Sony-Marvel’s Spider-Man: No Way Home (Dec. 17) became 2021’s instant champion upon release last weekend with $260 million in the U.S. That eclipsed Disney-Marvel’s Shang-Chi and the Legend of the Ten Rings (Sep. 3, $224 million), Sony’s Venom: Let There Be Carnage (Oct. 1, $212 million), Disney-Marvel’s Black Widow (July 9, $183 million) and the one non-comic movie in the top five, F9: The Fast Saga (June 25, $173 million). (Disney-Marvel’s Eternals is currently sixth with $163 million.) Only James Gunn’s The Suicide Squad (Aug. 6) disappointed, dying fairly quickly with only $55 million.
The fact that superhero movies generally proved so dominant could be either good or bad news, depending on your perspective. On one hand, the genre is keeping movie theaters afloat, especially the freshly arrived, record-breaking sensation No Way Home.

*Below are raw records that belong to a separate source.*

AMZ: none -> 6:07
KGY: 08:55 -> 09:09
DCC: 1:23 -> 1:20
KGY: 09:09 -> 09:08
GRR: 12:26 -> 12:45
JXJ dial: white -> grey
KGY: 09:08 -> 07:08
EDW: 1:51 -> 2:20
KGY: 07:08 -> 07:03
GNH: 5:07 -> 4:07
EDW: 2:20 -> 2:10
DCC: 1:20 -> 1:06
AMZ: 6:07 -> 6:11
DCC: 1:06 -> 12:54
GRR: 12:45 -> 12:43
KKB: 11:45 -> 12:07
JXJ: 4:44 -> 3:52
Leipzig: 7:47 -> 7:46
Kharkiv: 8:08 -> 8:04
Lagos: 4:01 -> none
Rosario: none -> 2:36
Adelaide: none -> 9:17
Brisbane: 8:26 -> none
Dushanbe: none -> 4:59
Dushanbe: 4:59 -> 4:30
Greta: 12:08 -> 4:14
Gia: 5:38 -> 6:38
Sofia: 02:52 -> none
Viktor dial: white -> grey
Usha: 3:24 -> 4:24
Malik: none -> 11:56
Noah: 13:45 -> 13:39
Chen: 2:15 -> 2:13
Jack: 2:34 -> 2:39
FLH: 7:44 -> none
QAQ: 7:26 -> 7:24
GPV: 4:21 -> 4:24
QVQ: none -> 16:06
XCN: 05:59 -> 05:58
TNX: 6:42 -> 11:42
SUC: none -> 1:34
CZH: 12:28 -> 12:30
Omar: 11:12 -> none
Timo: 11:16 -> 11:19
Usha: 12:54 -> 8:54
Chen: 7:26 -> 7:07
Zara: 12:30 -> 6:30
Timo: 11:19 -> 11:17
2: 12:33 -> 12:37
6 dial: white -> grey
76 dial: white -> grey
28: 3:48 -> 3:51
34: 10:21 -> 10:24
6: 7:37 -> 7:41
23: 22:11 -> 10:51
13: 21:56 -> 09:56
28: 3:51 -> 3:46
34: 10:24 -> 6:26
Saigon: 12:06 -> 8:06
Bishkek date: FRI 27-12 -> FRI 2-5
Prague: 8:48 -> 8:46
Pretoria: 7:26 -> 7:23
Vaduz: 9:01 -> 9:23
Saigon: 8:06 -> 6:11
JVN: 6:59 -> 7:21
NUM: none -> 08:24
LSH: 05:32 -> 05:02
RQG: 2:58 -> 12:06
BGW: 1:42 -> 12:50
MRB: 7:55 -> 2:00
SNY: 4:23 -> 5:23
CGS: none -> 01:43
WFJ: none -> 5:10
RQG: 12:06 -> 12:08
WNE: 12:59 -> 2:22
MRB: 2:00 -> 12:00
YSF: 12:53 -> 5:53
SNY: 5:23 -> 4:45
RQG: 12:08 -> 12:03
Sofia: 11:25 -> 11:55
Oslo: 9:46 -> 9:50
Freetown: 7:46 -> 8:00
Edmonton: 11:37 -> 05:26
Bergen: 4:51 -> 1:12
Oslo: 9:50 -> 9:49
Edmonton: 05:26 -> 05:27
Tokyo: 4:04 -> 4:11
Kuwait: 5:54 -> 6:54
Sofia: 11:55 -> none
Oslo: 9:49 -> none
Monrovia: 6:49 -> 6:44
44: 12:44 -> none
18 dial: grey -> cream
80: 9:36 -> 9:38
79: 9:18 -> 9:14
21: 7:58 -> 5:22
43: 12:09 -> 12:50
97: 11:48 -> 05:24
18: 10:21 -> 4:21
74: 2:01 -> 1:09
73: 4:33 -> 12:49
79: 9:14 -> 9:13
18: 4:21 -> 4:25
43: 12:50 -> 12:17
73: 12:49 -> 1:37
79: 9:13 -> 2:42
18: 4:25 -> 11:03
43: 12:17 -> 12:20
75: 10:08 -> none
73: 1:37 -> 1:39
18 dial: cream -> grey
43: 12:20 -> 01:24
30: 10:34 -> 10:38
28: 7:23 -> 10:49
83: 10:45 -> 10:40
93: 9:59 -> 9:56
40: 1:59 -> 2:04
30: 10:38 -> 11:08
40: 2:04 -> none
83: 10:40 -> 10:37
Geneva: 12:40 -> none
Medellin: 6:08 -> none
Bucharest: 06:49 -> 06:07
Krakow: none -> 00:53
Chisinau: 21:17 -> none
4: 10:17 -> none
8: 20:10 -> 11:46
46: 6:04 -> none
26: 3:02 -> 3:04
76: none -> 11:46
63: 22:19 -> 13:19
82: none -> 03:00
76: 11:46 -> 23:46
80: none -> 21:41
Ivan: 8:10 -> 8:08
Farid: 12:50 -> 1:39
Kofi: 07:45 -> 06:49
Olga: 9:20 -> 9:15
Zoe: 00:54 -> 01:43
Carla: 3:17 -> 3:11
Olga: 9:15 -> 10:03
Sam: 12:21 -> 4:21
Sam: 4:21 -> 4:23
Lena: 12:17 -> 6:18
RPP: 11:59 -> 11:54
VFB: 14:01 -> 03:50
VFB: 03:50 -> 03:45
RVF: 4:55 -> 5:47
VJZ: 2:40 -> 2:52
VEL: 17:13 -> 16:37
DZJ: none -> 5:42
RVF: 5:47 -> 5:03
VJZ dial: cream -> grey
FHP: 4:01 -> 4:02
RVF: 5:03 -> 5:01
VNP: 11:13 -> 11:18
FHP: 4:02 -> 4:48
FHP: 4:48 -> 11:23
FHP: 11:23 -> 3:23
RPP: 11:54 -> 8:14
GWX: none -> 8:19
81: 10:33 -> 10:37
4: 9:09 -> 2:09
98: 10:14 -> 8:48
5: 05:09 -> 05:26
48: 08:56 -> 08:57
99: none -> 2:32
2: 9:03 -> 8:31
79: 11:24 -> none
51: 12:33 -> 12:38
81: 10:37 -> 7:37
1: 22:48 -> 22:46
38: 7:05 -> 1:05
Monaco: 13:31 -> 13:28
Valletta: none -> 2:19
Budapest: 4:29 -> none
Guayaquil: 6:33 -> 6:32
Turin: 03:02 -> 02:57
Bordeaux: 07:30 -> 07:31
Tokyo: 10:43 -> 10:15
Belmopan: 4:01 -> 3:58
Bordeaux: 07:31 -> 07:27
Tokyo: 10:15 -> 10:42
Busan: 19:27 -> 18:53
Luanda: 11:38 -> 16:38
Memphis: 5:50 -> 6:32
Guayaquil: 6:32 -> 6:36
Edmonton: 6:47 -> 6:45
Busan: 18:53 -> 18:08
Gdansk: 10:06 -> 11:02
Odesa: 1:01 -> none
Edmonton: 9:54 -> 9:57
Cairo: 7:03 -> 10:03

On the other, their dominance only furthers the hypothesis of critics who envision a day when movie marquees will feature nothing but superhero movies (or at least $200 million IP tentpoles, which would also include Top 10 finishers this year like F9 and Daniel Craig’s James Bond swan song No Time to Die.)
“While it’s indisputably a big win for theatrical and the box office recovery, it also underscores that the massive divide between big, splashy event pics and everything else, a gap that was exacerbated by COVID-19,” notes The Hollywood Reporter's Pamela McClintock.
Some of the best news to glean from 2021’s box office receipts, however, is that grosses are trending upward. As of this week, seven of the year’s top 10-earning films were released in September or beyond, with potential hits The Matrix Resurrections and Sing 2 still set to open Christmas weekend.
Hollywood’s knight in red-and-blue Spandex, Spider-Man, has already generated $600 million globally and, per Dergarabedian, “has a real shot of hitting $1 billion worldwide — if Omicron doesn't get in the way, particularly in the international territories that will be vital to the achievement of this lofty goal.
“What we have learned is that the movie theater experience is irreplaceable and no matter the many challenges thrown its way over the years has always bounced back and thrived.”
If the movies are back, then we might have to give Peter Parker a new alias: The Comeback Kid.